Nothing but the lines from the start of the entries through the line holding "and facilitator-Miranda |" is to be repeated, exactly and with pictures excluded.

+ + + + + + +

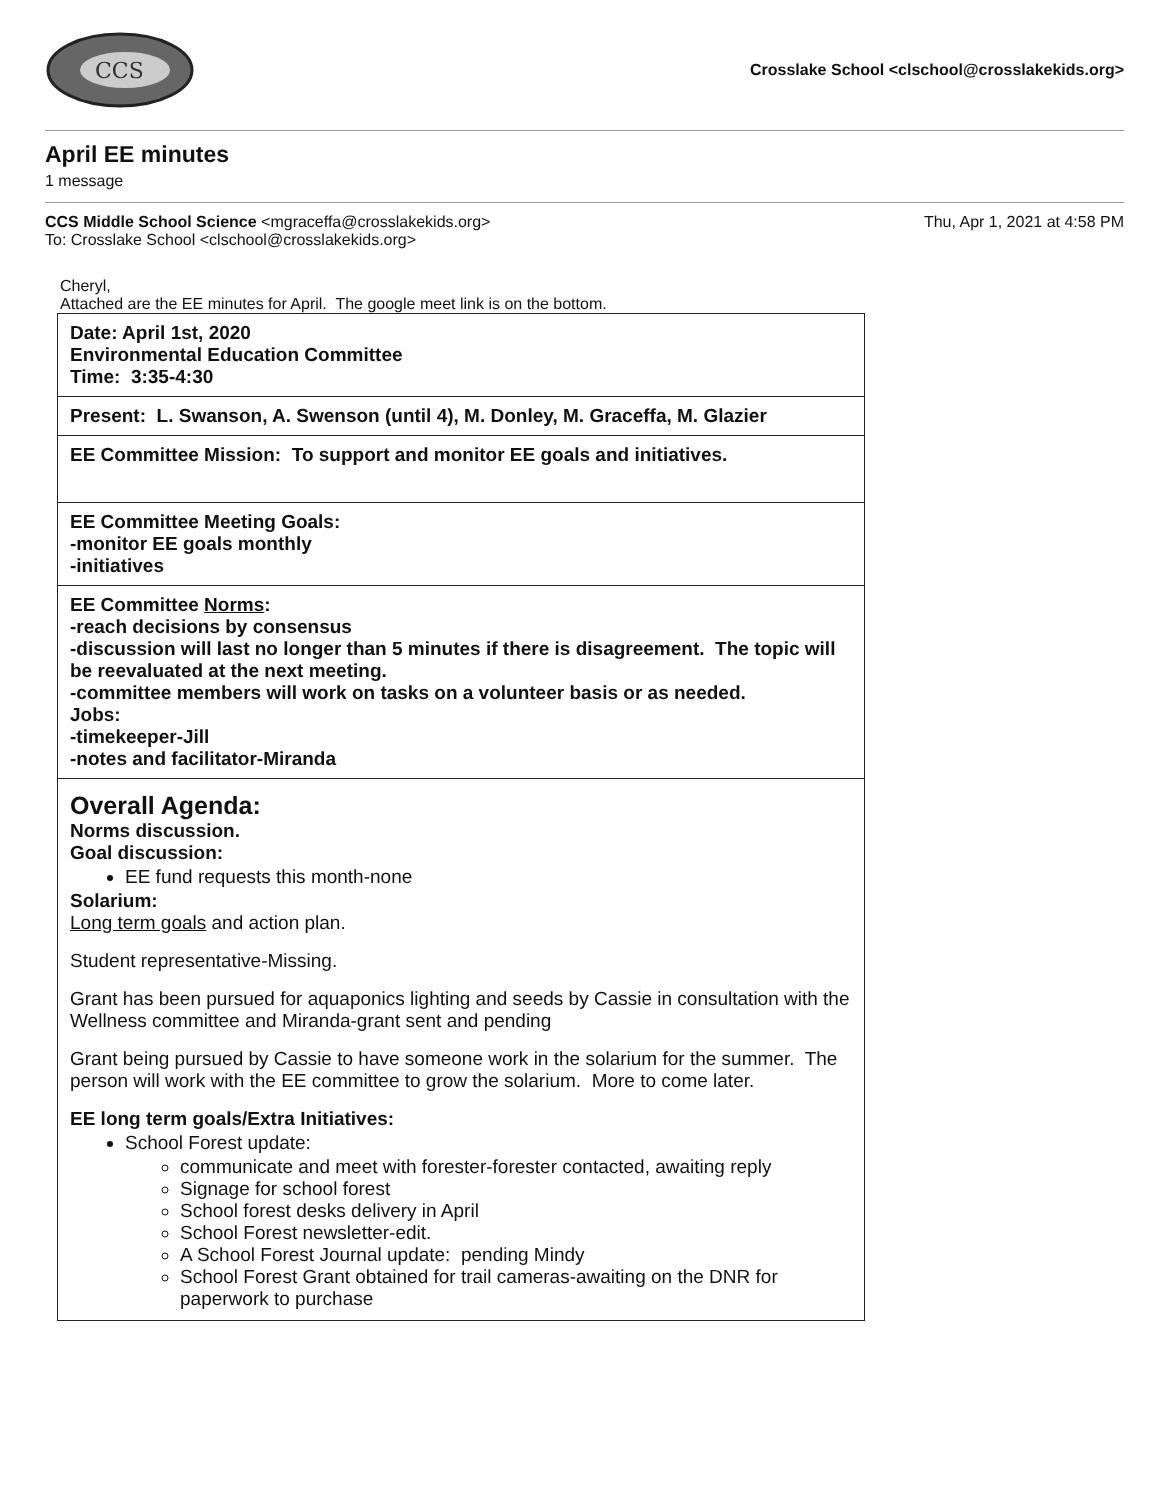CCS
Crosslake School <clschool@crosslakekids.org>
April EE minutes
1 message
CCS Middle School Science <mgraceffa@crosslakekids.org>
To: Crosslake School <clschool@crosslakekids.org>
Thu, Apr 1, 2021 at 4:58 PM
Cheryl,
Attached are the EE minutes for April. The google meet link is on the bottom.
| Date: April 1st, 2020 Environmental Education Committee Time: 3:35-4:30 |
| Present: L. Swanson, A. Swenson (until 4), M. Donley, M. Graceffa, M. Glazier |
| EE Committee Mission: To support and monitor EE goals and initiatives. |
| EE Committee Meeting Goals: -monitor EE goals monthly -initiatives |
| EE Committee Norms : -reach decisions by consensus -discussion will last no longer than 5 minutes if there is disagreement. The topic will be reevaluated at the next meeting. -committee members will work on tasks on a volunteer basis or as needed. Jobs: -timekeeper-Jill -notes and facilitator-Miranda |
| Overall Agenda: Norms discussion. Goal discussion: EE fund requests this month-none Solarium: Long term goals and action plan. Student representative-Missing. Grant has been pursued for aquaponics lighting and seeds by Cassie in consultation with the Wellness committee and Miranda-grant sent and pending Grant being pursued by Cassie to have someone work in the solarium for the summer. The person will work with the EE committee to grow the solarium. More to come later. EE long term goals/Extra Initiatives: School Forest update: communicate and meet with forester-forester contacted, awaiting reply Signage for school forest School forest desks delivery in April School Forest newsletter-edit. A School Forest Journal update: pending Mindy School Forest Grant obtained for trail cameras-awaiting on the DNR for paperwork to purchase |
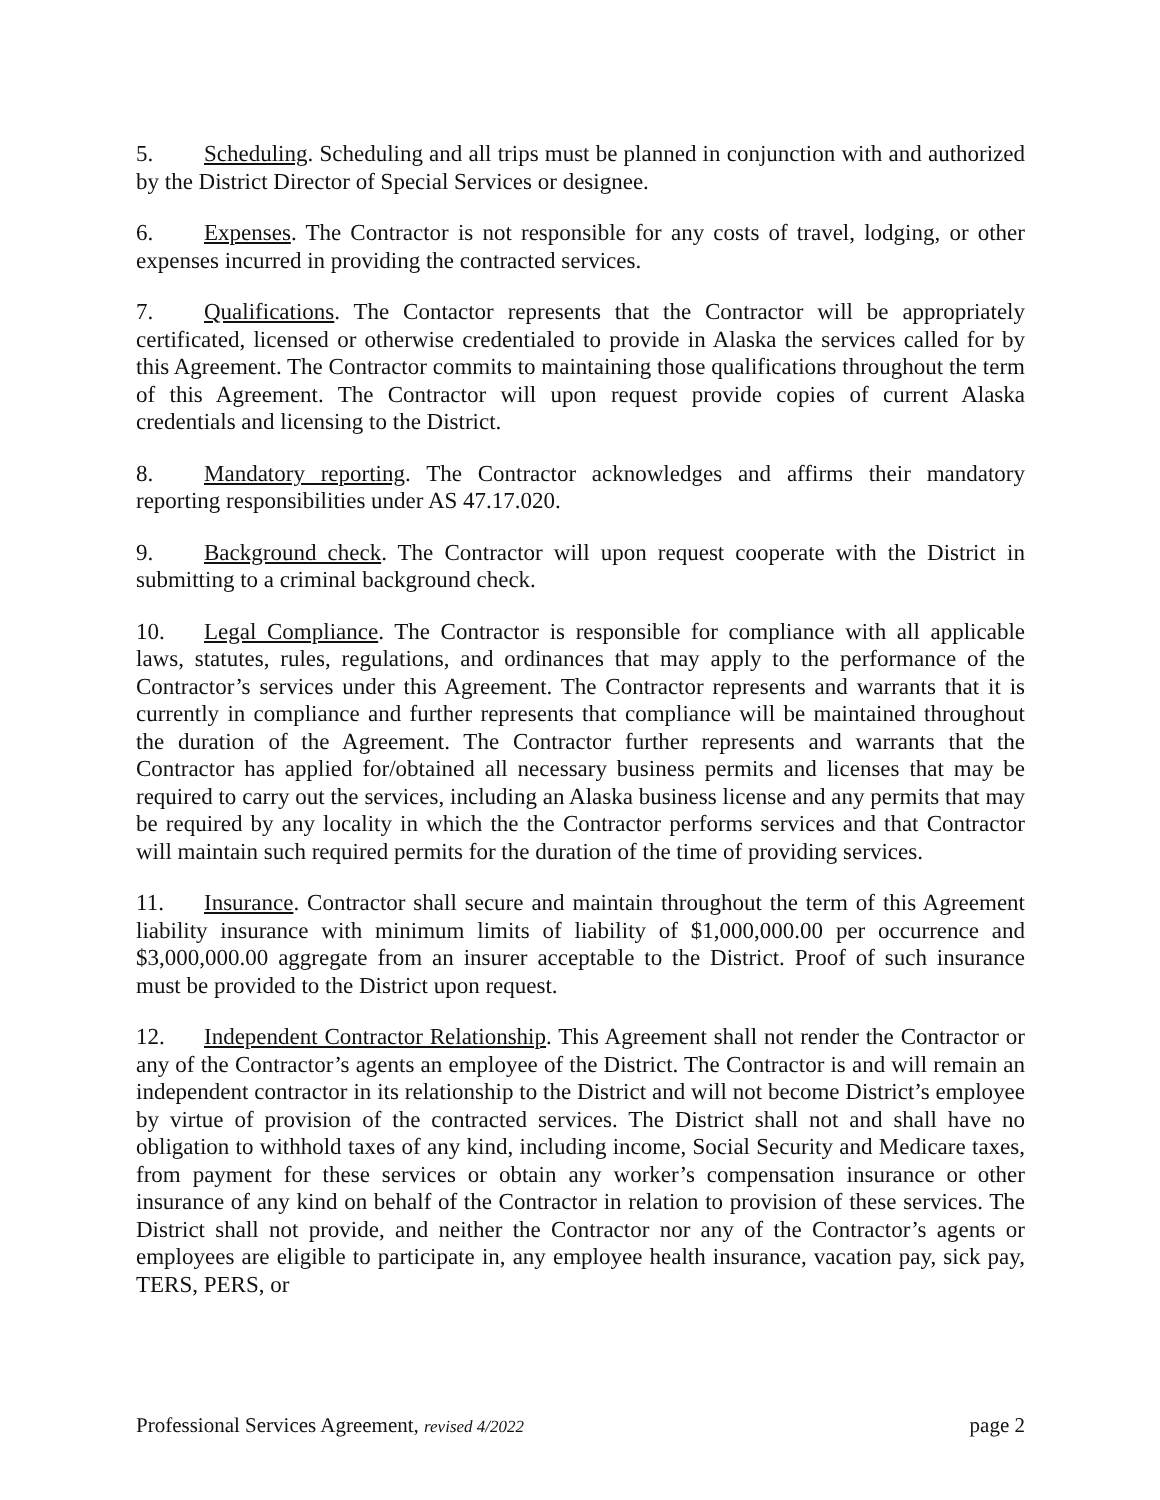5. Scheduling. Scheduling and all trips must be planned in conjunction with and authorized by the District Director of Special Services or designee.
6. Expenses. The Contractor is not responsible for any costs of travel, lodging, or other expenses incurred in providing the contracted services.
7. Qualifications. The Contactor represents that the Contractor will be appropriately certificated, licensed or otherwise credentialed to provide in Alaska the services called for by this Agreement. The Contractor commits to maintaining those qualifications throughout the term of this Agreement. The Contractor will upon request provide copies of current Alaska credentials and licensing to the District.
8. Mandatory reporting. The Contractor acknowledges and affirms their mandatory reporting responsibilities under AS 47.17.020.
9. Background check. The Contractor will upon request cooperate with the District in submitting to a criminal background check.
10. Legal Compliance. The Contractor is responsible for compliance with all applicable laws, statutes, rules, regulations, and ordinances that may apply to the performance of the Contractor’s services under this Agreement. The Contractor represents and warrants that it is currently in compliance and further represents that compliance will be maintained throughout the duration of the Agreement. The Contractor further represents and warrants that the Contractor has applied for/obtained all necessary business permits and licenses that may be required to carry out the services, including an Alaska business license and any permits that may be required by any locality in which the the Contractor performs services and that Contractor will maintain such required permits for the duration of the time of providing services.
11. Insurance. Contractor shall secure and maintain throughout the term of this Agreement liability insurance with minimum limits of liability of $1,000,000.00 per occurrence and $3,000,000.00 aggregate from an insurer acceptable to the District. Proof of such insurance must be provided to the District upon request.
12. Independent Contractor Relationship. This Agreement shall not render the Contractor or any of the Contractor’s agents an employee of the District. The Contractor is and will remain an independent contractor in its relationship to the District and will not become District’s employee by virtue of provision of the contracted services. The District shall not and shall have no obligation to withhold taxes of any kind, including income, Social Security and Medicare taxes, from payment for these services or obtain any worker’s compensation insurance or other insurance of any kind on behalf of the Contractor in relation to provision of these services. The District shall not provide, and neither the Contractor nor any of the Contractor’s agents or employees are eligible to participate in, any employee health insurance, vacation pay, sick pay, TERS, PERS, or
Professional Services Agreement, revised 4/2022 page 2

+ + + + + + +

■ Answer box:
CCS
Crosslake School <clschool@crosslakekids.org>
April EE minutes
1 message
CCS Middle School Science <mgraceffa@crosslakekids.org>
To: Crosslake School <clschool@crosslakekids.org>
Thu, Apr 1, 2021 at 4:58 PM
Cheryl,
Attached are the EE minutes for April. The google meet link is on the bottom.
| Date: April 1st, 2020 Environmental Education Committee Time: 3:35-4:30 |
| Present: L. Swanson, A. Swenson (until 4), M. Donley, M. Graceffa, M. Glazier |
| EE Committee Mission: To support and monitor EE goals and initiatives. |
| EE Committee Meeting Goals: -monitor EE goals monthly -initiatives |
| EE Committee Norms : -reach decisions by consensus -discussion will last no longer than 5 minutes if there is disagreement. The topic will be reevaluated at the next meeting. -committee members will work on tasks on a volunteer basis or as needed. Jobs: -timekeeper-Jill -notes and facilitator-Miranda |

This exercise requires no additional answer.